Directive -> Put the lines below into a numbered list and leave out the blank ones.

Collected data entries:
□ □ □
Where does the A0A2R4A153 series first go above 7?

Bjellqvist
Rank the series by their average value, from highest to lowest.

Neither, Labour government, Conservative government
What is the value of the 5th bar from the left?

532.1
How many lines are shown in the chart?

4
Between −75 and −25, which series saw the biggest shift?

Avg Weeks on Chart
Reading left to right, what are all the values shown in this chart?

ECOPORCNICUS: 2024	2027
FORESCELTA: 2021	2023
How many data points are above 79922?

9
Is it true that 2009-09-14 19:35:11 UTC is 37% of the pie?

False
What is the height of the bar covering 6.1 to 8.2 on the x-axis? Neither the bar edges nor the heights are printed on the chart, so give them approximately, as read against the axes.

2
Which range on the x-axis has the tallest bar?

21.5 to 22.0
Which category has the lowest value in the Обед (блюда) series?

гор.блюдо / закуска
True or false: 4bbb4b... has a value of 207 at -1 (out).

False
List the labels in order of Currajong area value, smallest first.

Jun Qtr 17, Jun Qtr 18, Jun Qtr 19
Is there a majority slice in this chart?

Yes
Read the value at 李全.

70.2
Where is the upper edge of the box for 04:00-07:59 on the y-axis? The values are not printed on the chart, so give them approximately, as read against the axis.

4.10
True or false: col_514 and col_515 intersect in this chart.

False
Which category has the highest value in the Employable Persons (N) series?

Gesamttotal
□ □ □
Output for this task ->
1. Where does the A0A2R4A153 series first go above 7?
2. Bjellqvist
3. Rank the series by their average value, from highest to lowest.
4. Neither, Labour government, Conservative government
5. What is the value of the 5th bar from the left?
6. 532.1
7. How many lines are shown in the chart?
8. 4
9. Between −75 and −25, which series saw the biggest shift?
10. Avg Weeks on Chart
11. Reading left to right, what are all the values shown in this chart?
12. ECOPORCNICUS: 2024	2027
13. FORESCELTA: 2021	2023
14. How many data points are above 79922?
15. 9
16. Is it true that 2009-09-14 19:35:11 UTC is 37% of the pie?
17. False
18. What is the height of the bar covering 6.1 to 8.2 on the x-axis? Neither the bar edges nor the heights are printed on the chart, so give them approximately, as read against the axes.
19. 2
20. Which range on the x-axis has the tallest bar?
21. 21.5 to 22.0
22. Which category has the lowest value in the Обед (блюда) series?
23. гор.блюдо / закуска
24. True or false: 4bbb4b... has a value of 207 at -1 (out).
25. False
26. List the labels in order of Currajong area value, smallest first.
27. Jun Qtr 17, Jun Qtr 18, Jun Qtr 19
28. Is there a majority slice in this chart?
29. Yes
30. Read the value at 李全.
31. 70.2
32. Where is the upper edge of the box for 04:00-07:59 on the y-axis? The values are not printed on the chart, so give them approximately, as read against the axis.
33. 4.10
34. True or false: col_514 and col_515 intersect in this chart.
35. False
36. Which category has the highest value in the Employable Persons (N) series?
37. Gesamttotal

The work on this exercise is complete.